* Brief *
The reply must repeat the listing below exactly and carry none of its pictures.

---- Dataset extract

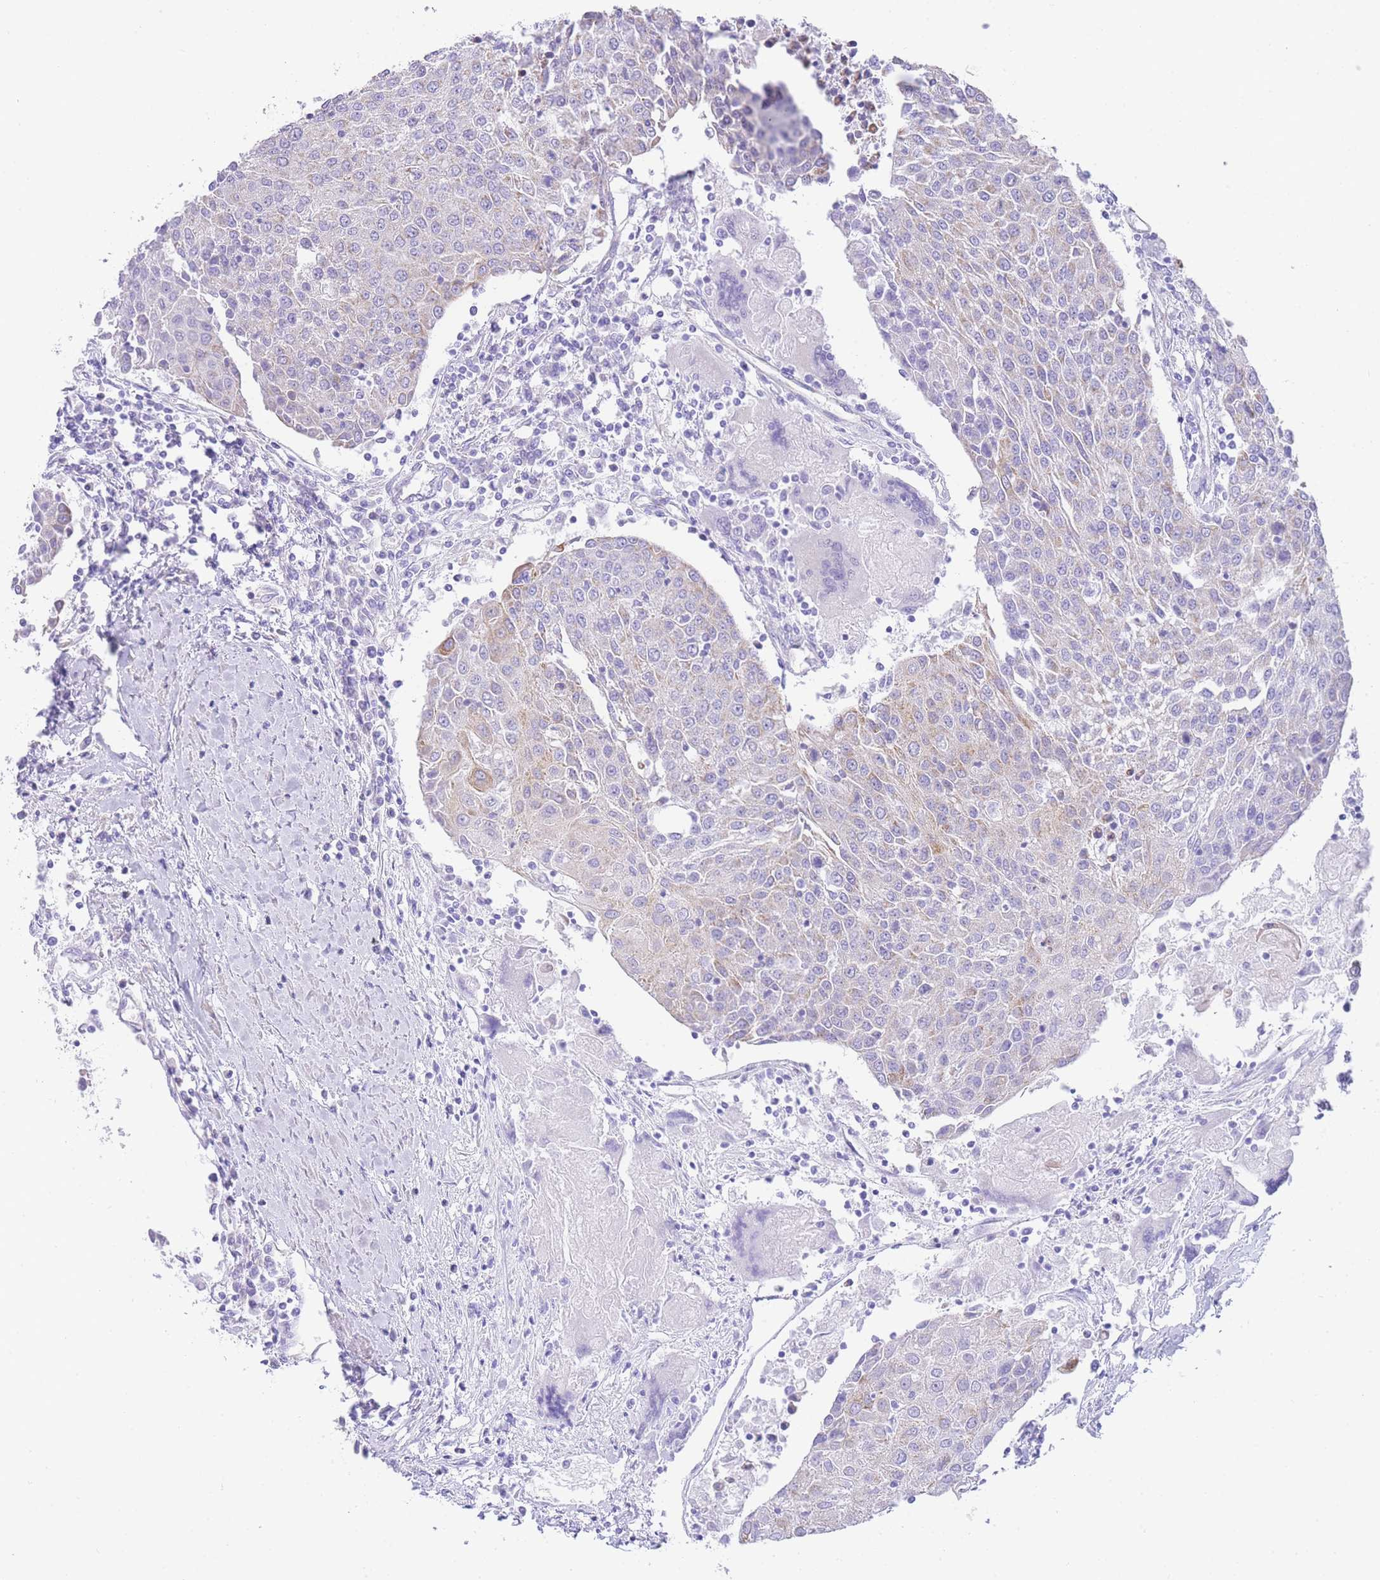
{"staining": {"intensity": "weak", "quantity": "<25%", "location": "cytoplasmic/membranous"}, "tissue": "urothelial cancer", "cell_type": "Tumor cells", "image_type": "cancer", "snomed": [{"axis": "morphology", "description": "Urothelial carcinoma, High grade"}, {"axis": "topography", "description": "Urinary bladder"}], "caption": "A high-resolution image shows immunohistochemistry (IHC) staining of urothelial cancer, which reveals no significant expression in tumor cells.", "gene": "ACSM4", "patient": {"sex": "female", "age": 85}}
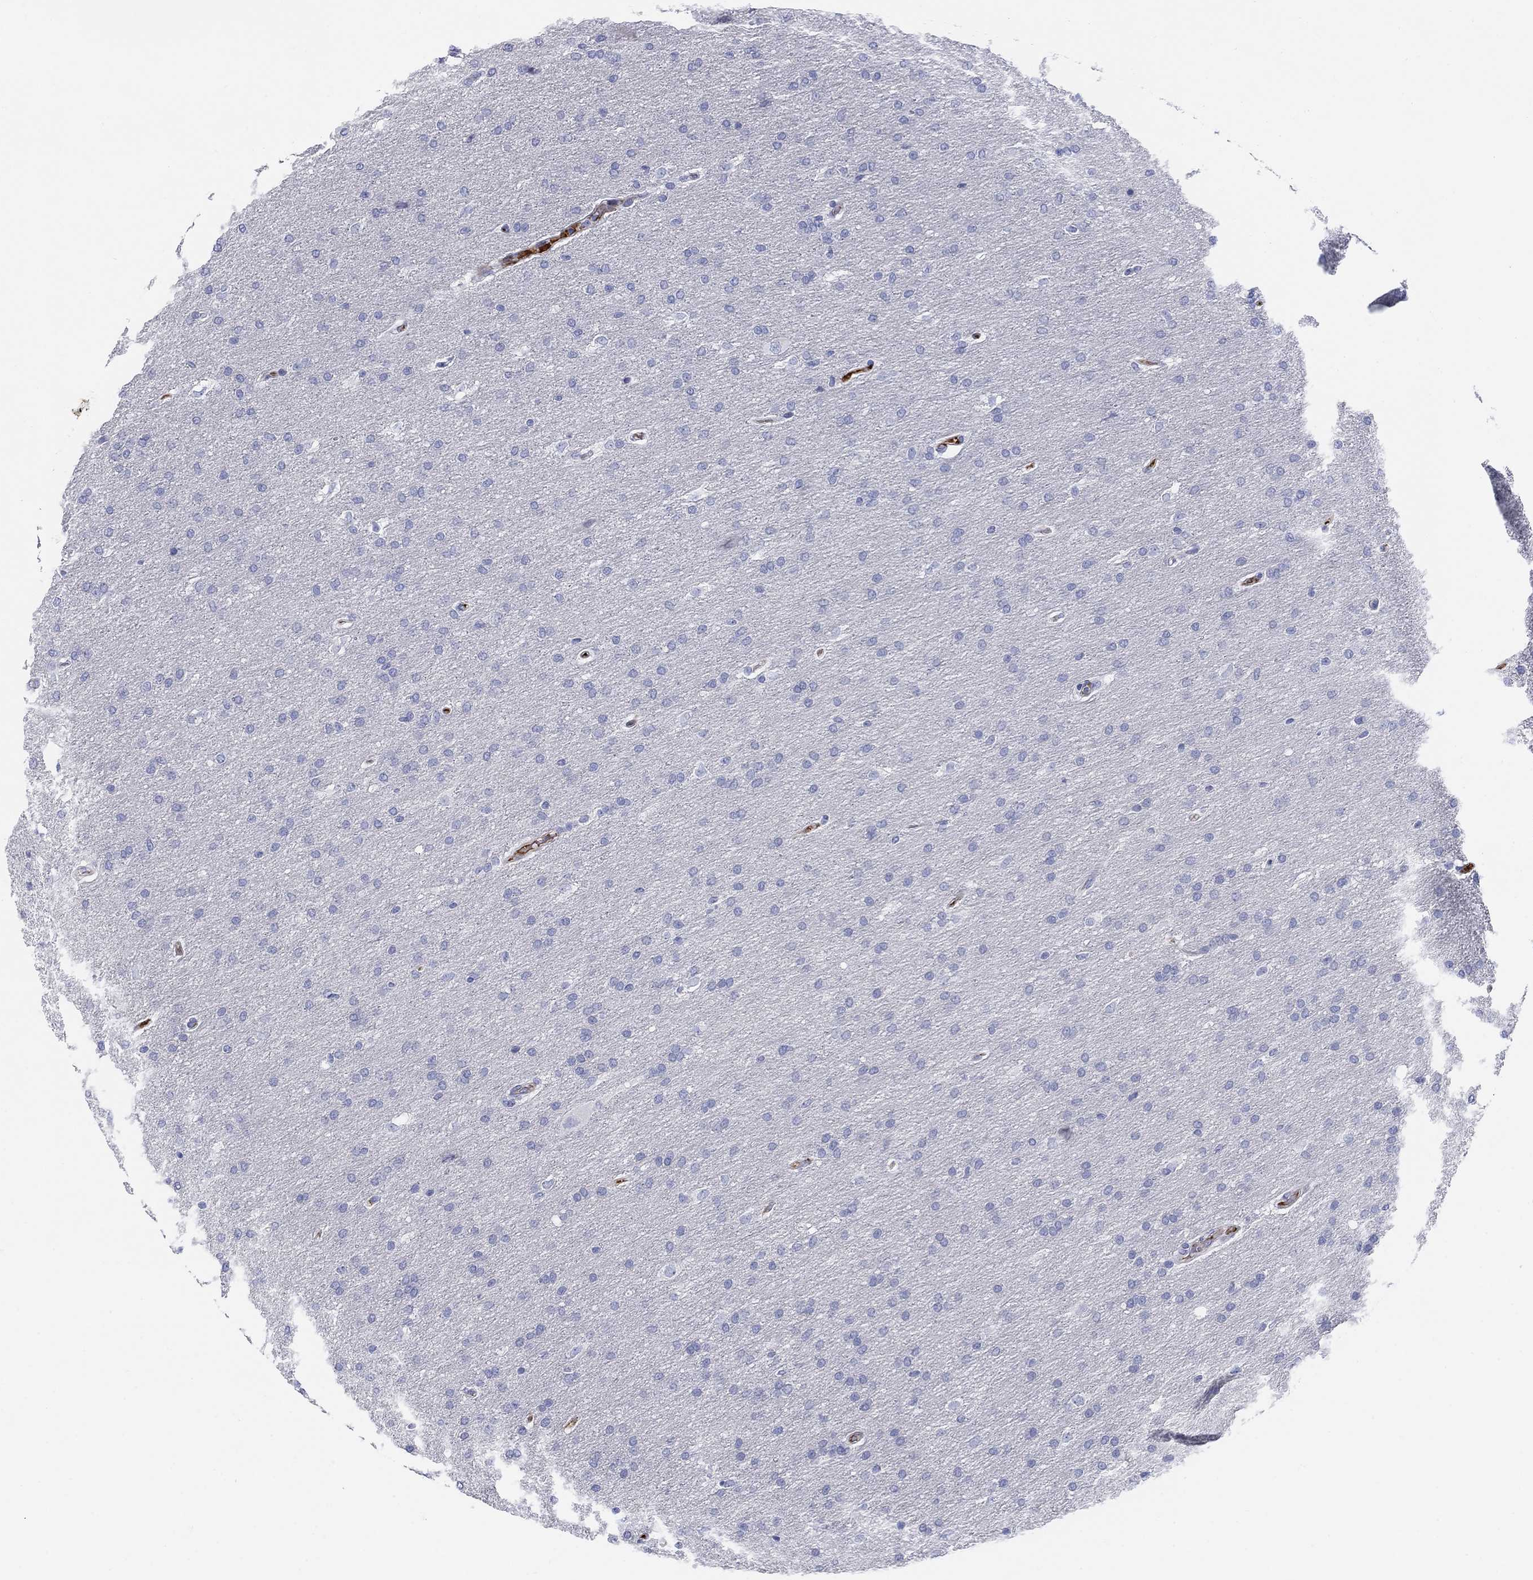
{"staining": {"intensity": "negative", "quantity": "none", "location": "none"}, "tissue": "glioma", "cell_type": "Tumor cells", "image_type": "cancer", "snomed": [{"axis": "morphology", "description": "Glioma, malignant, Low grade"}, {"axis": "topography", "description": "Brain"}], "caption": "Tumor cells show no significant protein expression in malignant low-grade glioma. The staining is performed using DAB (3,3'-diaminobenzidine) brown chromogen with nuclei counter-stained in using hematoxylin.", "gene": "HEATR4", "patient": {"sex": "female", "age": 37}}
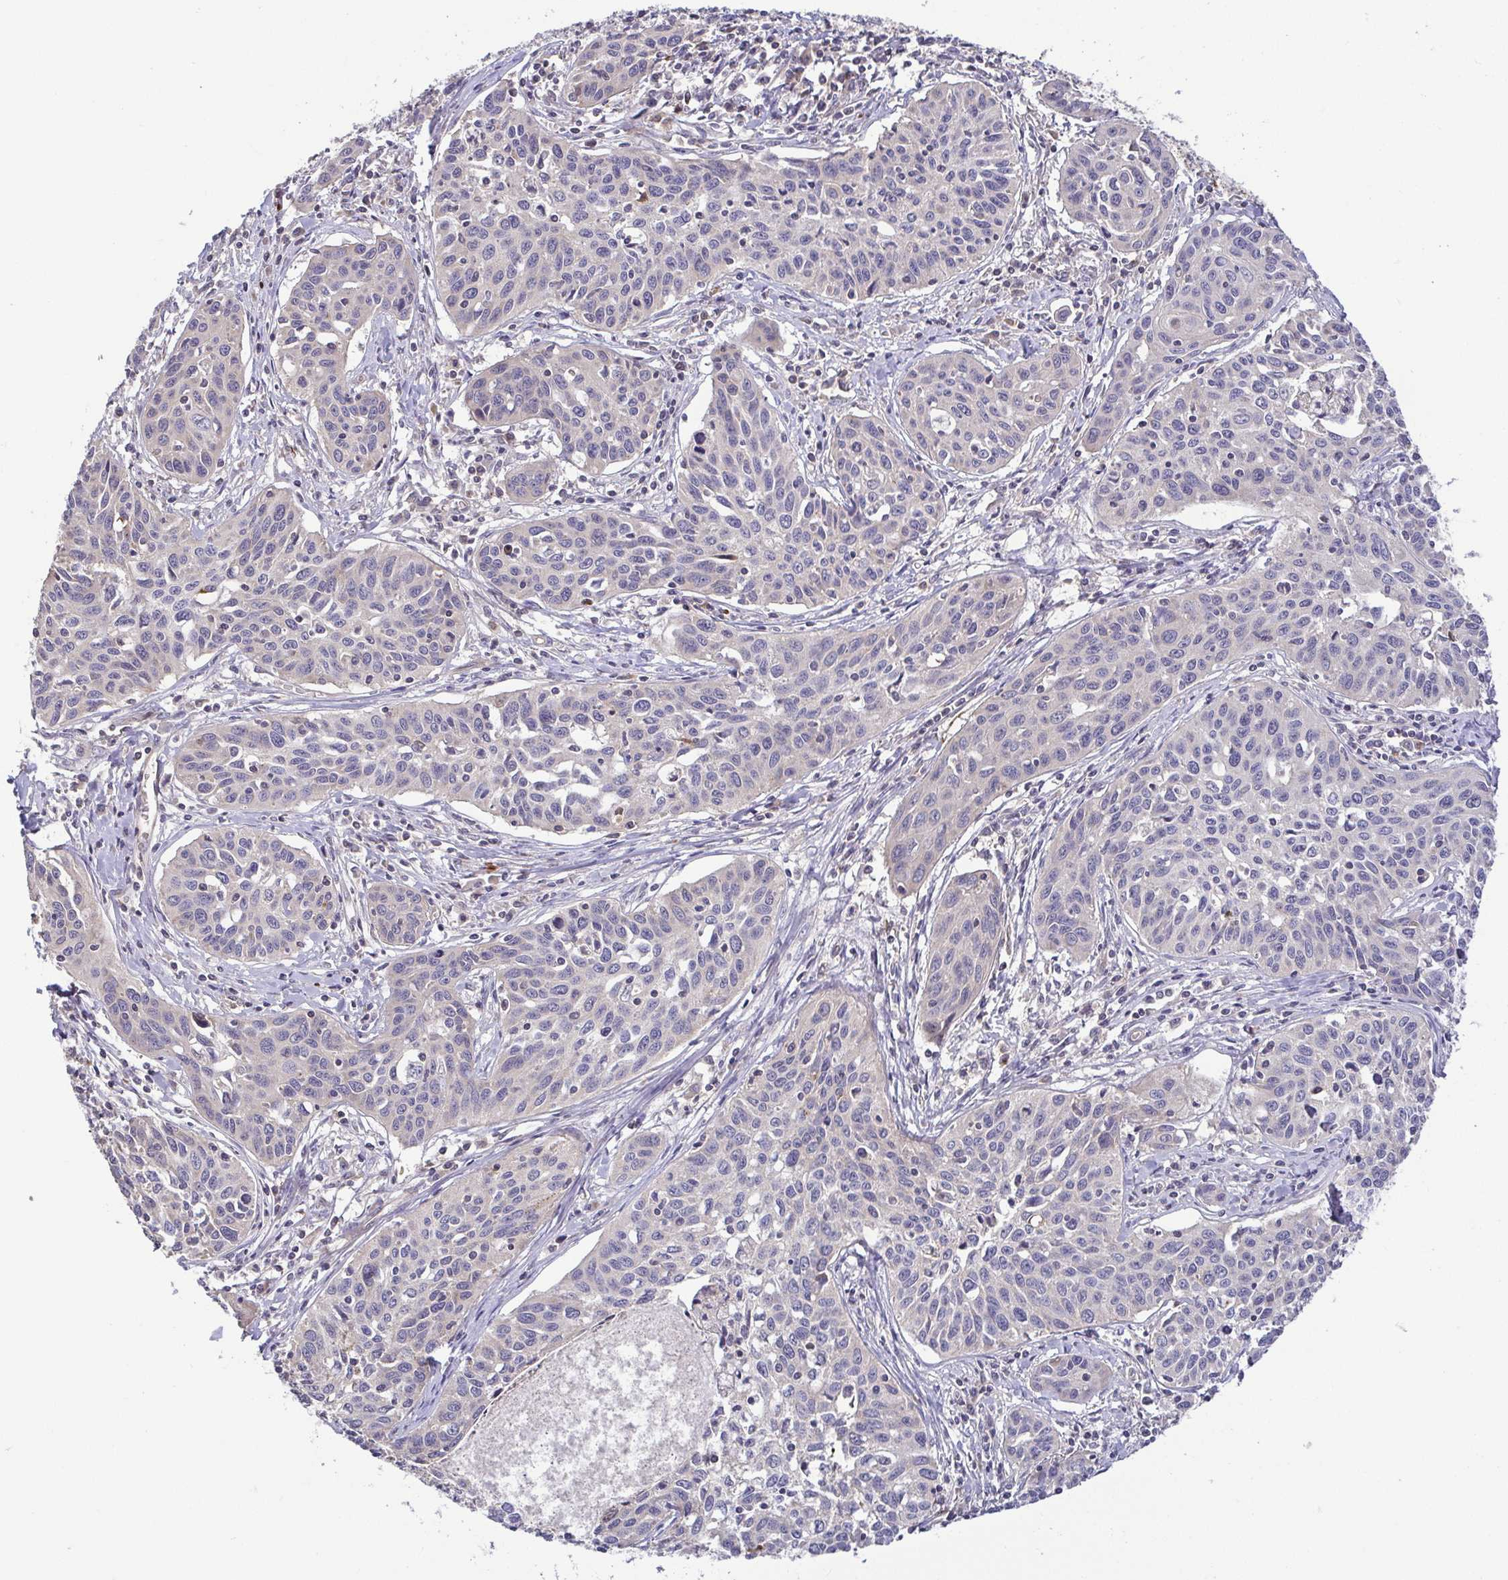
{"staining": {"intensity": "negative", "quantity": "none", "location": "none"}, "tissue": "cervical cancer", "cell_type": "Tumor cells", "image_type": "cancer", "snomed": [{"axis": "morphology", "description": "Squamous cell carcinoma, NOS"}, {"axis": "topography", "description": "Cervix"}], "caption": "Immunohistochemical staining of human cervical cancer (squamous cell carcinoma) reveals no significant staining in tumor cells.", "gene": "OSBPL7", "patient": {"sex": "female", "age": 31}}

--------

* Result *
{"staining": {"intensity": "weak", "quantity": "<25%", "location": "cytoplasmic/membranous"}, "tissue": "urothelial cancer", "cell_type": "Tumor cells", "image_type": "cancer", "snomed": [{"axis": "morphology", "description": "Urothelial carcinoma, High grade"}, {"axis": "topography", "description": "Urinary bladder"}], "caption": "A high-resolution image shows immunohistochemistry (IHC) staining of urothelial cancer, which reveals no significant expression in tumor cells.", "gene": "ACSM4", "patient": {"sex": "female", "age": 85}}
{"staining": {"intensity": "negative", "quantity": "none", "location": "none"}, "tissue": "glioma", "cell_type": "Tumor cells", "image_type": "cancer", "snomed": [{"axis": "morphology", "description": "Glioma, malignant, Low grade"}, {"axis": "topography", "description": "Brain"}], "caption": "Tumor cells show no significant protein expression in malignant low-grade glioma. The staining is performed using DAB (3,3'-diaminobenzidine) brown chromogen with nuclei counter-stained in using hematoxylin.", "gene": "HEATR4", "patient": {"sex": "female", "age": 37}}
{"staining": {"intensity": "negative", "quantity": "none", "location": "none"}, "tissue": "cervical cancer", "cell_type": "Tumor cells", "image_type": "cancer", "snomed": [{"axis": "morphology", "description": "Squamous cell carcinoma, NOS"}, {"axis": "topography", "description": "Cervix"}], "caption": "Immunohistochemical staining of human cervical cancer (squamous cell carcinoma) reveals no significant staining in tumor cells.", "gene": "OSBPL7", "patient": {"sex": "female", "age": 31}}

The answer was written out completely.